By generating a heatmap from the CAM, we can see in Fig. 2 how it is indeed possible to visualize the feedback for the trainee. In fact, we examine a trial of an expert and novice surgeon: The expert’s trajectory is illustrated in Fig. 2a, while the novice’s trajectory is depicted in Fig. 2b. In this example, we can see how the model was able to identify which motion (red subsequence) is the main reason for identifying a subject as a novice. Concretely, we can easily spot a pattern that is being recognized by the model when outputting the classification of subject H’s skill level: The orange and red 3D subsequences correspond to same surgical gesture “pulling suture” and are exhibiting a high influence over the model’s decision. This feedback could be used to explain to a young surgeon which movements are classifying him/her as a novice and which ones are classifying another subject as an expert. Thus ultimately, this sort of feedback could guide the novices into becoming experts.

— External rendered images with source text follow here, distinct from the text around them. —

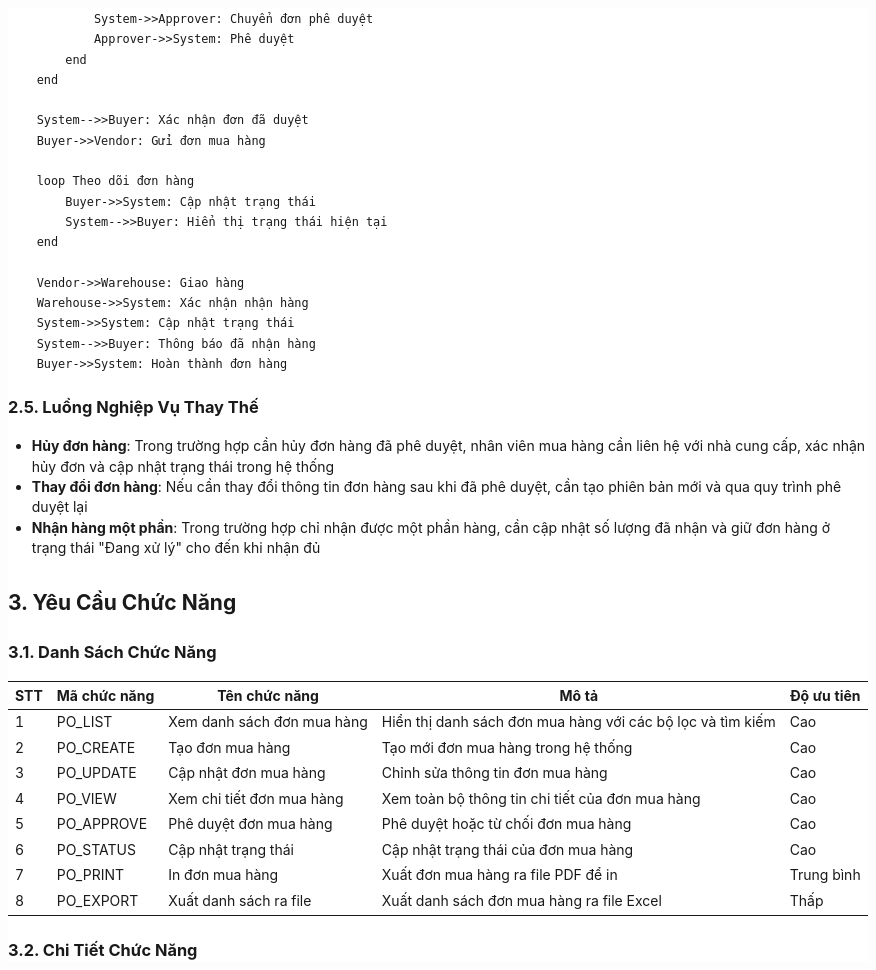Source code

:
 ```mermaid
            System->>Approver: Chuyển đơn phê duyệt
            Approver->>System: Phê duyệt
        end
    end
    
    System-->>Buyer: Xác nhận đơn đã duyệt
    Buyer->>Vendor: Gửi đơn mua hàng
    
    loop Theo dõi đơn hàng
        Buyer->>System: Cập nhật trạng thái
        System-->>Buyer: Hiển thị trạng thái hiện tại
    end
    
    Vendor->>Warehouse: Giao hàng
    Warehouse->>System: Xác nhận nhận hàng
    System->>System: Cập nhật trạng thái
    System-->>Buyer: Thông báo đã nhận hàng
    Buyer->>System: Hoàn thành đơn hàng
```

### 2.5. Luồng Nghiệp Vụ Thay Thế
- **Hủy đơn hàng**: Trong trường hợp cần hủy đơn hàng đã phê duyệt, nhân viên mua hàng cần liên hệ với nhà cung cấp, xác nhận hủy đơn và cập nhật trạng thái trong hệ thống
- **Thay đổi đơn hàng**: Nếu cần thay đổi thông tin đơn hàng sau khi đã phê duyệt, cần tạo phiên bản mới và qua quy trình phê duyệt lại
- **Nhận hàng một phần**: Trong trường hợp chỉ nhận được một phần hàng, cần cập nhật số lượng đã nhận và giữ đơn hàng ở trạng thái "Đang xử lý" cho đến khi nhận đủ

## 3. Yêu Cầu Chức Năng

### 3.1. Danh Sách Chức Năng

| STT | Mã chức năng | Tên chức năng | Mô tả | Độ ưu tiên |
|-----|--------------|---------------|-------|------------|
| 1   | PO_LIST | Xem danh sách đơn mua hàng | Hiển thị danh sách đơn mua hàng với các bộ lọc và tìm kiếm | Cao |
| 2   | PO_CREATE | Tạo đơn mua hàng | Tạo mới đơn mua hàng trong hệ thống | Cao |
| 3   | PO_UPDATE | Cập nhật đơn mua hàng | Chỉnh sửa thông tin đơn mua hàng | Cao |
| 4   | PO_VIEW | Xem chi tiết đơn mua hàng | Xem toàn bộ thông tin chi tiết của đơn mua hàng | Cao |
| 5   | PO_APPROVE | Phê duyệt đơn mua hàng | Phê duyệt hoặc từ chối đơn mua hàng | Cao |
| 6   | PO_STATUS | Cập nhật trạng thái | Cập nhật trạng thái của đơn mua hàng | Cao |
| 7   | PO_PRINT | In đơn mua hàng | Xuất đơn mua hàng ra file PDF để in | Trung bình |
| 8   | PO_EXPORT | Xuất danh sách ra file | Xuất danh sách đơn mua hàng ra file Excel | Thấp |

### 3.2. Chi Tiết Chức Năng
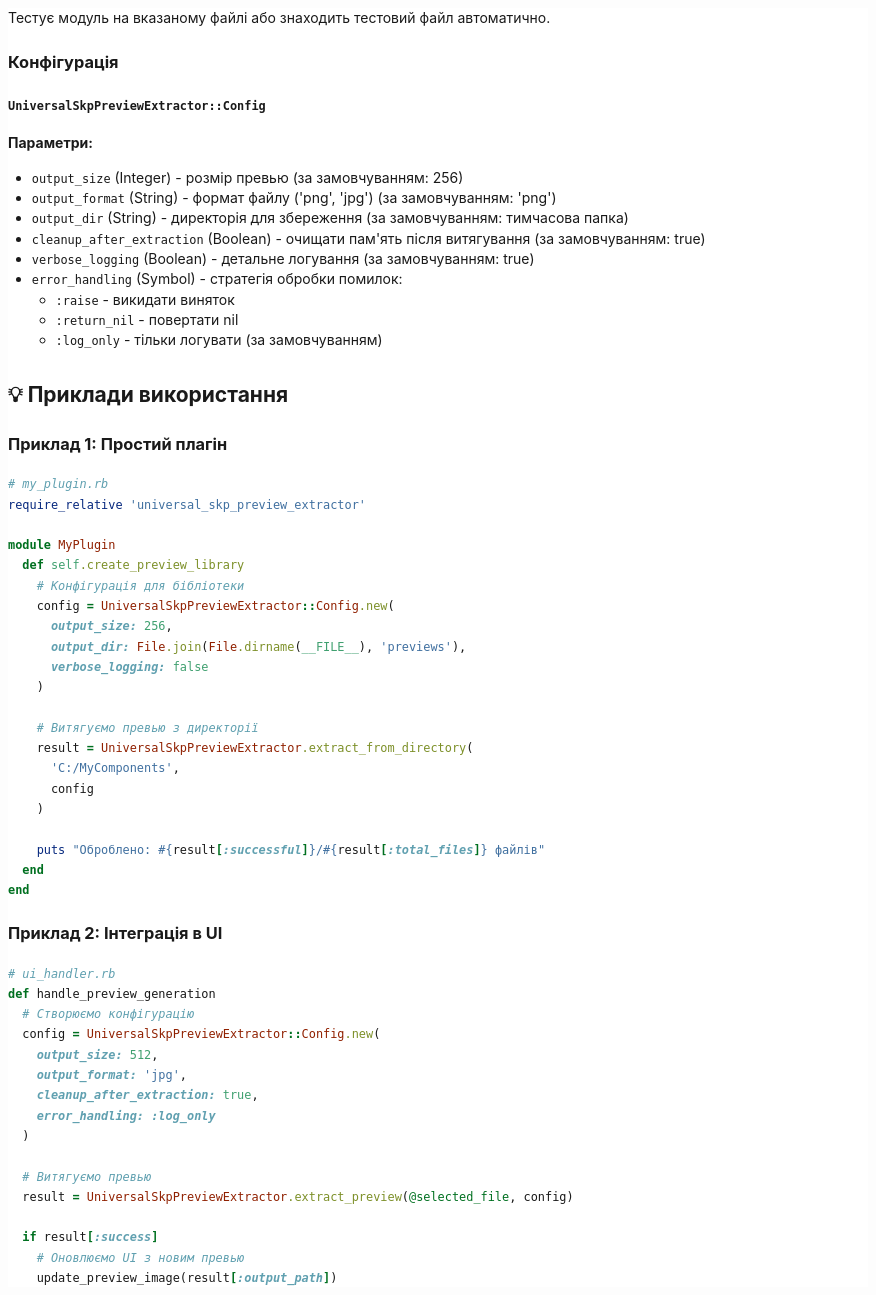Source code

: Тестує модуль на вказаному файлі або знаходить тестовий файл автоматично.

### Конфігурація

#### `UniversalSkpPreviewExtractor::Config`

**Параметри:**
- `output_size` (Integer) - розмір превью (за замовчуванням: 256)
- `output_format` (String) - формат файлу ('png', 'jpg') (за замовчуванням: 'png')
- `output_dir` (String) - директорія для збереження (за замовчуванням: тимчасова папка)
- `cleanup_after_extraction` (Boolean) - очищати пам'ять після витягування (за замовчуванням: true)
- `verbose_logging` (Boolean) - детальне логування (за замовчуванням: true)
- `error_handling` (Symbol) - стратегія обробки помилок:
  - `:raise` - викидати виняток
  - `:return_nil` - повертати nil
  - `:log_only` - тільки логувати (за замовчуванням)

## 💡 Приклади використання

### Приклад 1: Простий плагін

```ruby
# my_plugin.rb
require_relative 'universal_skp_preview_extractor'

module MyPlugin
  def self.create_preview_library
    # Конфігурація для бібліотеки
    config = UniversalSkpPreviewExtractor::Config.new(
      output_size: 256,
      output_dir: File.join(File.dirname(__FILE__), 'previews'),
      verbose_logging: false
    )
    
    # Витягуємо превью з директорії
    result = UniversalSkpPreviewExtractor.extract_from_directory(
      'C:/MyComponents', 
      config
    )
    
    puts "Оброблено: #{result[:successful]}/#{result[:total_files]} файлів"
  end
end
```

### Приклад 2: Інтеграція в UI

```ruby
# ui_handler.rb
def handle_preview_generation
  # Створюємо конфігурацію
  config = UniversalSkpPreviewExtractor::Config.new(
    output_size: 512,
    output_format: 'jpg',
    cleanup_after_extraction: true,
    error_handling: :log_only
  )
  
  # Витягуємо превью
  result = UniversalSkpPreviewExtractor.extract_preview(@selected_file, config)
  
  if result[:success]
    # Оновлюємо UI з новим превью
    update_preview_image(result[:output_path])
```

After having shown how our classifier can be interpreted to provide feedback to the trainees, we now present the result of applying the same visualization (based on the CAM algorithm) in order to explain the OSATS score prediction. Figure 3 depicts the trajectory with its associated heatmaps for subject E performing the second trial of the knot-tying task. Figure 3a and 3b illustrates the trajectory’s heatmap, respectively, for “suture/needle handling” and “quality of the final product” OSATS score predictions. At first glimpse, one can see how a prediction that requires focusing on the whole surgical trial leverages more than one region of the input surgery—this is depicted by the multiple red subsequences in Fig. 3b. However, when outputting a rating for a specific task such as “suture/needle handling,” the model is focusing on less parts of the input trajectory which is shown in Fig. 3a.

Limitations

We would like to first highlight the fact that our feedback technique would benefit from an extended real use-case validation process, for example verifying with expert surgeons if indeed the model is able to detect the main reason for classifying a surgical skill. In addition, the fact that we are performing only a LOSO setup means that a surgeon should be present in the training set in order to make a prediction. However, since only two experts exist in the dataset, this suggests that performing a leave-one-user-out setup would mean having one expert in the training set. This constitutes a huge problem originating from the limited dataset size. Therefore, we finally conclude that our approach should be validated on a larger dataset.

Conclusion

In this paper, we proposed a novel deep learning-based method for surgical skills evaluation from kinematic data. We achieved state-of-the-art accuracy by designing a specific FCN, while providing explainability that justifies a certain skill evaluation, thus allowing us to mitigate the CNN’s black-box effect. Furthermore, by extending our architecture we were able to provide new state-of-the-art performance for predicting the OSATS score from the input kinematic time-series data. In the future, in order to compensate for the lack of labeled data, we aim at exploring several regularization techniques such as data augmentation and transfer learning [12] for time-series data.